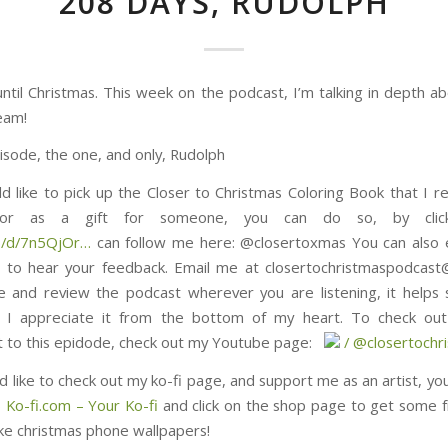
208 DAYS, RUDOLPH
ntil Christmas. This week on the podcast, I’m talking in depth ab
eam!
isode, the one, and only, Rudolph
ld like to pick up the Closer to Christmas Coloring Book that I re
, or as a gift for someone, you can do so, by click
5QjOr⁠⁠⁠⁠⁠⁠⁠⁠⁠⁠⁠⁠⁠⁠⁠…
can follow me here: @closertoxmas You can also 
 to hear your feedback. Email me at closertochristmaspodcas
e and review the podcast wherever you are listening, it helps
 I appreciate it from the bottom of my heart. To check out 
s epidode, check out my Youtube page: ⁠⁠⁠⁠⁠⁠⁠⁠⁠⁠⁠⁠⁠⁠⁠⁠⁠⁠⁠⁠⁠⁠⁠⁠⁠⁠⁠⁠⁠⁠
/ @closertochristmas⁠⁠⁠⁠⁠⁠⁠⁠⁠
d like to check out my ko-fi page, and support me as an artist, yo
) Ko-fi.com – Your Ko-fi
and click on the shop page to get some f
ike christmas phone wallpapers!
##############################
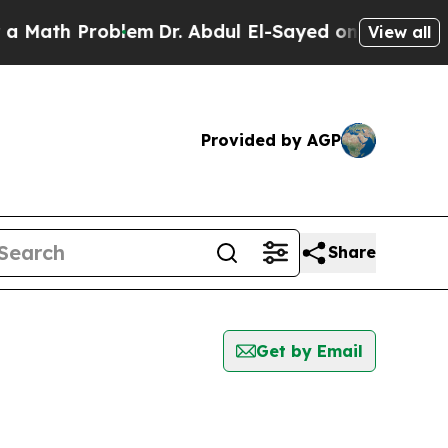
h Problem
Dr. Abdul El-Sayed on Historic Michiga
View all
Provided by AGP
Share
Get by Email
##############################
Task goal — Using only the listing above, restate exactly the lines from the line containing "208 DAYS, RUDOLPH" through the line containing "e and review", both included.

Exercise solution —
208 DAYS, RUDOLPH
ntil Christmas. This week on the podcast, I’m talking in depth ab
eam!
isode, the one, and only, Rudolph
ld like to pick up the Closer to Christmas Coloring Book that I re
, or as a gift for someone, you can do so, by click
5QjOr⁠⁠⁠⁠⁠⁠⁠⁠⁠⁠⁠⁠⁠⁠⁠…
can follow me here: @closertoxmas You can also 
 to hear your feedback. Email me at closertochristmaspodcas
e and review the podcast wherever you are listening, it helps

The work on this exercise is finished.